Labeled unranked trees are used as a model of XML documents, and logical languages for them have been studied actively over the past several years. Such logics have different purposes: some are better suited for extracting data, some for expressing navigational properties, and some make it easy to relate complex properties of trees to the existence of tree automata for those properties. Furthermore, logics differ significantly in their model-checking properties, their automata models, and their behavior on ordered and unordered trees. In this talk I survey logics for unranked trees.

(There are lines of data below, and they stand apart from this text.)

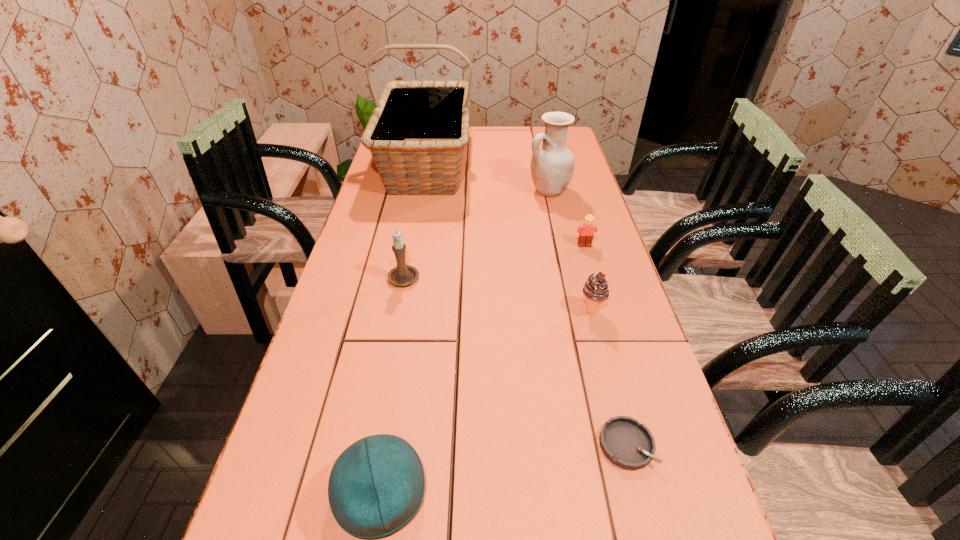
Find the location of a particular element. icecream located in the right edge section of the desktop is located at coordinates (596, 290).

What are the coordinates of `Lego at the right edge` in the screenshot? It's located at (586, 231).

Find the location of a particular element. The height and width of the screenshot is (540, 960). ashtray situated at the right edge is located at coordinates (626, 443).

What are the coordinates of `object that is at the far left corner` in the screenshot? It's located at (417, 132).

The height and width of the screenshot is (540, 960). In the image, there is a desktop. Identify the location of vacant space at the far edge. (498, 131).

This screenshot has width=960, height=540. In the image, there is a desktop. Find the location of `vacant space at the left edge`. vacant space at the left edge is located at coordinates (x=355, y=247).

Identify the location of vacant area at the right edge. This screenshot has height=540, width=960. (569, 207).

This screenshot has height=540, width=960. I want to click on free space at the far right corner of the desktop, so click(575, 143).

Where is `free space between the fifth farthest object and the ashtray`? free space between the fifth farthest object and the ashtray is located at coordinates (609, 377).

At what (x,y) coordinates should I click in order to perform the action: click on vacant space in between the candle holder and the icecream. Please return your answer as a coordinate pair (x, y). Looking at the image, I should click on (497, 293).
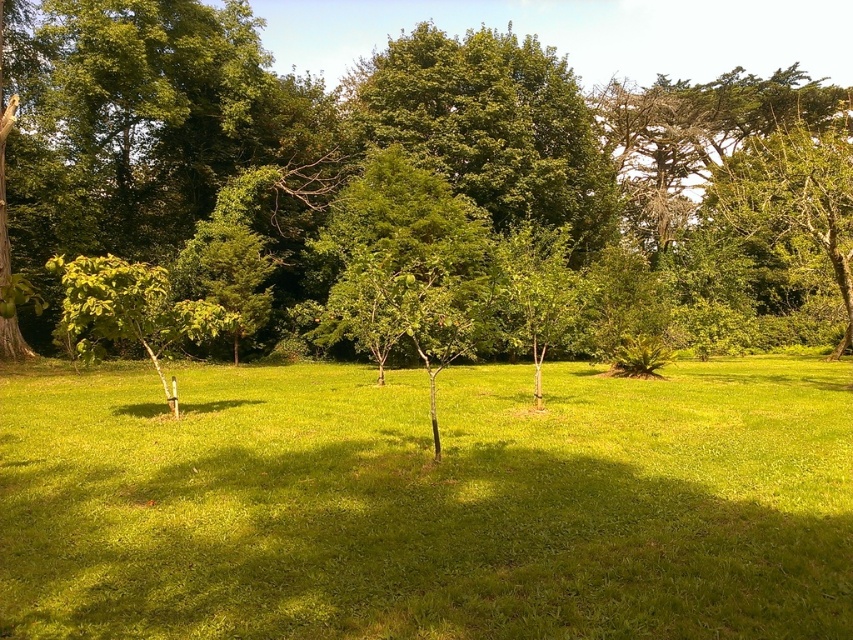
Question: Does green grass at center have a smaller size compared to green leafy tree at center?

Choices:
 (A) no
 (B) yes

Answer: (B)

Question: Which of these objects is positioned closest to the green leafy tree at left?

Choices:
 (A) green leafy tree at center
 (B) green grass at center

Answer: (B)

Question: Is green grass at center below green leafy tree at center?

Choices:
 (A) no
 (B) yes

Answer: (B)

Question: Which point appears farthest from the camera in this image?

Choices:
 (A) (724, 593)
 (B) (519, 125)
 (C) (129, 289)

Answer: (B)

Question: Based on their relative distances, which object is nearer to the green grass at center?

Choices:
 (A) green leafy tree at left
 (B) green leafy tree at center

Answer: (A)

Question: Is green grass at center closer to the viewer compared to green leafy tree at center?

Choices:
 (A) no
 (B) yes

Answer: (B)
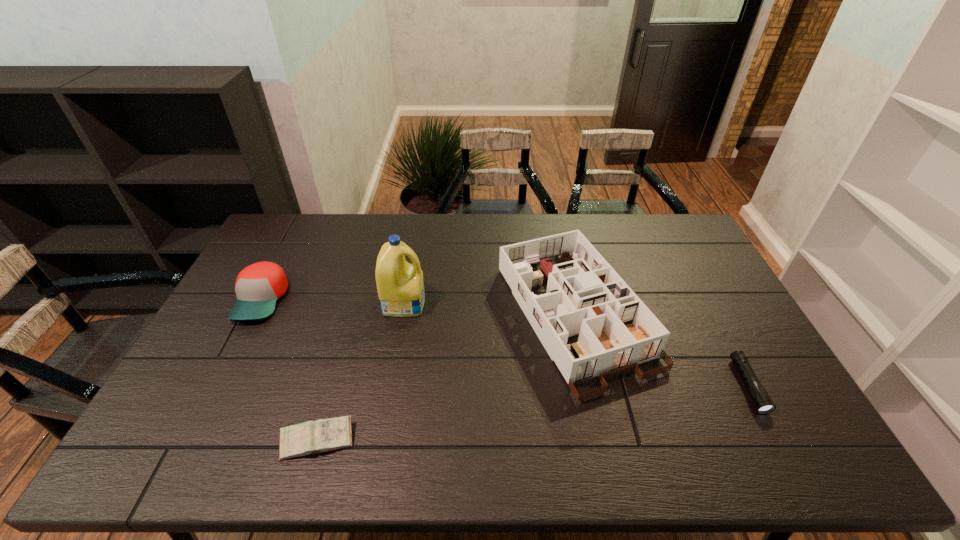
In order to click on vacant space located 0.250m on the back of the fourth tallest object in this screenshot , I will do `click(346, 343)`.

Locate an element on the screen. The image size is (960, 540). blank space located at the lens end of the flashlight is located at coordinates (779, 444).

Find the location of a particular element. object present at the far edge is located at coordinates (585, 296).

Where is `object located in the near edge section of the desktop`? object located in the near edge section of the desktop is located at coordinates (311, 437).

At what (x,y) coordinates should I click in order to perform the action: click on object that is at the left edge. Please return your answer as a coordinate pair (x, y). Looking at the image, I should click on (258, 286).

Where is `object that is at the right edge`? The image size is (960, 540). object that is at the right edge is located at coordinates (761, 400).

Where is `vacant area at the far edge of the desktop`? This screenshot has width=960, height=540. vacant area at the far edge of the desktop is located at coordinates (652, 249).

This screenshot has height=540, width=960. In order to click on vacant space at the near edge of the desktop in this screenshot , I will do `click(387, 446)`.

Image resolution: width=960 pixels, height=540 pixels. Identify the location of vacant space at the right edge of the desktop. (693, 320).

I want to click on free space at the far left corner of the desktop, so click(282, 250).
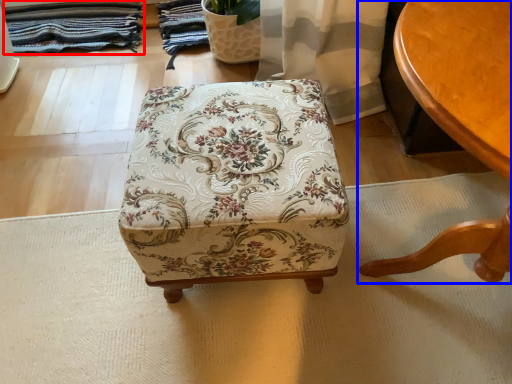
Question: Among these objects, which one is farthest to the camera, blanket (highlighted by a red box) or table (highlighted by a blue box)?

Choices:
 (A) blanket
 (B) table

Answer: (A)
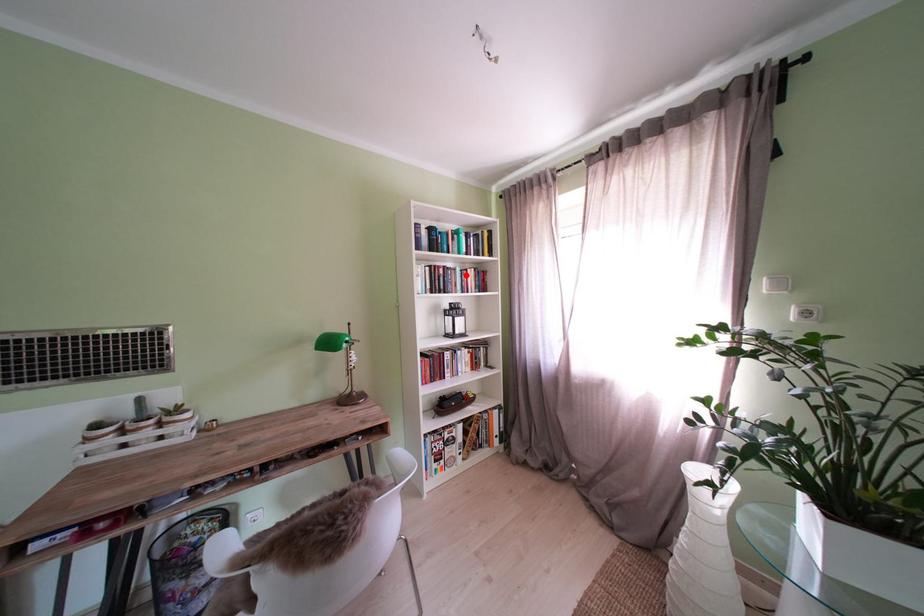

Научная биография Леонида Либкина

Leonid Libkin has recently been appointed a Marie Curie Chair at the University of Edinburgh. He is currently a Professor of Computer Science at the University of Toronto, and prior to joining Toronto in 2000 he was a member of research staff in the Computing Sciences Research Center at Bell Laboratories in Murray Hill. He received his MSc degree in Moscow, Russia, and his PhD from the University of Pennsylvania in 1994. His research interests are in the areas of databases and applications of logic in computer science; in the past he also worked in lattice theory and universal algebra. He has (co)authored 3 books and over 120 technical papers. He was the recepient of Premier's Research Excellence Award in 2001, and three best paper awards. He has given a dozen invited conference talks, has served on over 25 program committees, three of which he chaired, and is serving on several editorial boards.